It is not surprising that there are so few females in the automotive industry. The automotive trade has always been dominated historically by men. 

Why is this? This may have been due to the physical and laborious nature of the work or because the line of work was passed down through family apprenticeships. In these cases, sons were more likely to be chosen than daughters. The industry has changed a lot since then. 

Women make up about half of the labor force. However, women in the automotive industry comprise only a quarter of the auto manufacturing workforce. They continue to represent an underutilized resource for automotive companies looking to gain a competitive advantage. For the past several years, Deloitte and Automotive News have been working together to highlight gender issues in the global automotive industry while illuminating the way forward for women in automotive and those who champion them.

Women are rising in the automotive industry: While women are still rare in the field of automobiles, this trend is changing with the advancement of modern cars. More women are entering the automotive industry as cars get smarter and more jobs in this field are tech-based. The U.S. According to the U.S. Bureau of Labor Statistics, 9.9% of automotive repair and maintenance workers are women as of 2019. This increased by 7.3% in 2015 and 1.4% in 1999.

The Great Women of Automotive History: Although the number of women in the field has increased recently, women’s role in the industry’s history is still very important. Many people have contributed to the invention of vehicles. Others have been an inspiration. There are many, too many to list here. Here are some:


Mary Anderson & Florence Lawrence – Mary invents the first windshield wiper, and Florence Lawrence in 1914, the first turn signal. This was a controversial idea during that period.

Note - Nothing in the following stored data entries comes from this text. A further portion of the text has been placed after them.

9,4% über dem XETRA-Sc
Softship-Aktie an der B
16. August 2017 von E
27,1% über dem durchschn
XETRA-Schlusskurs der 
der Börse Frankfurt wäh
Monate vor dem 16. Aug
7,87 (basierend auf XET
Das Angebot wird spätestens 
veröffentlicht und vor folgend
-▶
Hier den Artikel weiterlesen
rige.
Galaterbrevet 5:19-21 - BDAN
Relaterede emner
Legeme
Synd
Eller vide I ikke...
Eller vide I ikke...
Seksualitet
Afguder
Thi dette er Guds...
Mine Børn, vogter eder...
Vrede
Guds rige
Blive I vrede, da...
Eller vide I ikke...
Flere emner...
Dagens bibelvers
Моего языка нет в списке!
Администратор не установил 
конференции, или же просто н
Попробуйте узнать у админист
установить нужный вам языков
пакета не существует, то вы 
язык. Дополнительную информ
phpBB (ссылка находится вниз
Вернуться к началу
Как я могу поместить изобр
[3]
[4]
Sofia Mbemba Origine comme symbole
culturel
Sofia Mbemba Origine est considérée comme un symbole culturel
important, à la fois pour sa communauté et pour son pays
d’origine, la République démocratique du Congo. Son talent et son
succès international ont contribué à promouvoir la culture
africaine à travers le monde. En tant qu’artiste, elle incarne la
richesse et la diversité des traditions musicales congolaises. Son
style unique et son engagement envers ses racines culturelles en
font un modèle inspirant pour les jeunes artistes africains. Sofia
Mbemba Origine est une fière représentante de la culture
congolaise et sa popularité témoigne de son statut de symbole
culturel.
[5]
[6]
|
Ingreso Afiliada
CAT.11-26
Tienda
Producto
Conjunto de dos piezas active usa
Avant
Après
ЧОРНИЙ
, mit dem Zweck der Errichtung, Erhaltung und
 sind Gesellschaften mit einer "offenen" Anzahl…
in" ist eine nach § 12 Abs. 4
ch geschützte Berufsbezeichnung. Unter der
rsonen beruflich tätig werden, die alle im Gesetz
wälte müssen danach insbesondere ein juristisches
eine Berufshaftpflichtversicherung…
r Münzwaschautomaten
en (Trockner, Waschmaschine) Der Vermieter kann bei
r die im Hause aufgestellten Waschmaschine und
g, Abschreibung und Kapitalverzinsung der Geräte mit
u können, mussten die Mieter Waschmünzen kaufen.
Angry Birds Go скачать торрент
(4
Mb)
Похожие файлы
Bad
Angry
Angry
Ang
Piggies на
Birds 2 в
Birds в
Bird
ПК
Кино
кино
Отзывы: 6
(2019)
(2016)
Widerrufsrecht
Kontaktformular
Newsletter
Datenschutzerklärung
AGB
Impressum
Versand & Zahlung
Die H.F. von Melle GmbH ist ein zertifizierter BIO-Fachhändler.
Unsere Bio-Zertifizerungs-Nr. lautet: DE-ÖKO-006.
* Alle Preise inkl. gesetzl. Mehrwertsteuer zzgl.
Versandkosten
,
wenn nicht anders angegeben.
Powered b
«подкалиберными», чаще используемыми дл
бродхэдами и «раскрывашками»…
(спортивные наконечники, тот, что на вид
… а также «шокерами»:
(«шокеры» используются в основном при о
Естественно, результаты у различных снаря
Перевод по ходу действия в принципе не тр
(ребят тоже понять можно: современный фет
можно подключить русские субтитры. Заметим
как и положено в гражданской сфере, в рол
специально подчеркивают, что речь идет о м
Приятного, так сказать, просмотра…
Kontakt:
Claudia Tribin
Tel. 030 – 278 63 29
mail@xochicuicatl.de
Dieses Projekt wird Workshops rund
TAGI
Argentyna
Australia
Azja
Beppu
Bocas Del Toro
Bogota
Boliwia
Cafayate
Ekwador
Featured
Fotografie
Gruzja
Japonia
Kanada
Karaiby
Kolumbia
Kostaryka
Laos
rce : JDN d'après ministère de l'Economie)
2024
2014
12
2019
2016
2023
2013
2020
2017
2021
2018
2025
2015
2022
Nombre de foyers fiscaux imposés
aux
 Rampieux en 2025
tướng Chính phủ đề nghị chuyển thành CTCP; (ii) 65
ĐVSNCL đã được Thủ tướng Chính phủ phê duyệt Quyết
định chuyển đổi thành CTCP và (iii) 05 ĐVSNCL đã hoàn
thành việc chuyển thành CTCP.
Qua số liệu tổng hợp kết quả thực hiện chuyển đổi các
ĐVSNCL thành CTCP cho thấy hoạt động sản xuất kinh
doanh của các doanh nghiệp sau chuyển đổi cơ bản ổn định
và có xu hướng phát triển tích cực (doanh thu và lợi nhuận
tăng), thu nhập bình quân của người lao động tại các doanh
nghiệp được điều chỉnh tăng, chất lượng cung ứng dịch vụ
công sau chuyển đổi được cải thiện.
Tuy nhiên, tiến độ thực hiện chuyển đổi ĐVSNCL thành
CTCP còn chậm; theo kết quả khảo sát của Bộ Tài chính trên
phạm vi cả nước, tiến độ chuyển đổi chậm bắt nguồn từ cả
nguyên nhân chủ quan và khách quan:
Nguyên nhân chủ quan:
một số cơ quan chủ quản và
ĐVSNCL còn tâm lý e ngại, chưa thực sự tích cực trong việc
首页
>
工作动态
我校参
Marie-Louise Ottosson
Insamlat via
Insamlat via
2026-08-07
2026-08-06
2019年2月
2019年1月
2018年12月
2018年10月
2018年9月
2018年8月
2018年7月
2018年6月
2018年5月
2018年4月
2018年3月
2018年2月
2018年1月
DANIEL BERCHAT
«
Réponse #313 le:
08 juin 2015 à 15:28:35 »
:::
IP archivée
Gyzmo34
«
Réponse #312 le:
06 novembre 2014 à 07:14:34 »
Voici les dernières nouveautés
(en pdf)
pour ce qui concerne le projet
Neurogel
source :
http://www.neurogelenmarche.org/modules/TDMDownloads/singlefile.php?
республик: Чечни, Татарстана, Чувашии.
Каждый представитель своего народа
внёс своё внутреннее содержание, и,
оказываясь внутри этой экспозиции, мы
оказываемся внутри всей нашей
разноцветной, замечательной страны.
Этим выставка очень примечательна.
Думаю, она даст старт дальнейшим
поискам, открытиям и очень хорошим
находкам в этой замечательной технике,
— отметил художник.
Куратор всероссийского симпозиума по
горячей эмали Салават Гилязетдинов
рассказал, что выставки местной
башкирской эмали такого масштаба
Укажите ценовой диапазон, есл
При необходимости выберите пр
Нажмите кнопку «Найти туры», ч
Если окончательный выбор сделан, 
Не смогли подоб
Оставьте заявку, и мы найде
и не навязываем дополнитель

Grace Lieblein – Grace started working in a car assembly plant at 18. She was promoted to Vice President of Global Purchasing for General Motors 34 years later. She used her influence to encourage women to get into the field and, if desired, to aspire to high-ranking positions.

Katharine Blodgett Blodgett was both a physicist and chemist. She was the first woman to receive a Physics Ph.D. at the University of Cambridge. Her most notable invention was a thin film that reduces reflections from the glass. This would be non-reflective for our windows.

Alice Ramsey Ramsey was the first woman ever to drive coast to coast. She performed all maintenance on her vehicle during the 59-day drive. This included changing tires nearly a dozen times and replacing brakes. She was also the first woman to be inducted into the Automotive Hall of Fame in 2000.

Danica Patrick Patrick is an ex-professional race car driver with numerous records. She also won numerous Kids’ Choice Awards, encouraging young women to see racing as something they can achieve.

These women have been a major force in the automotive industry. We look forward to more women in this field.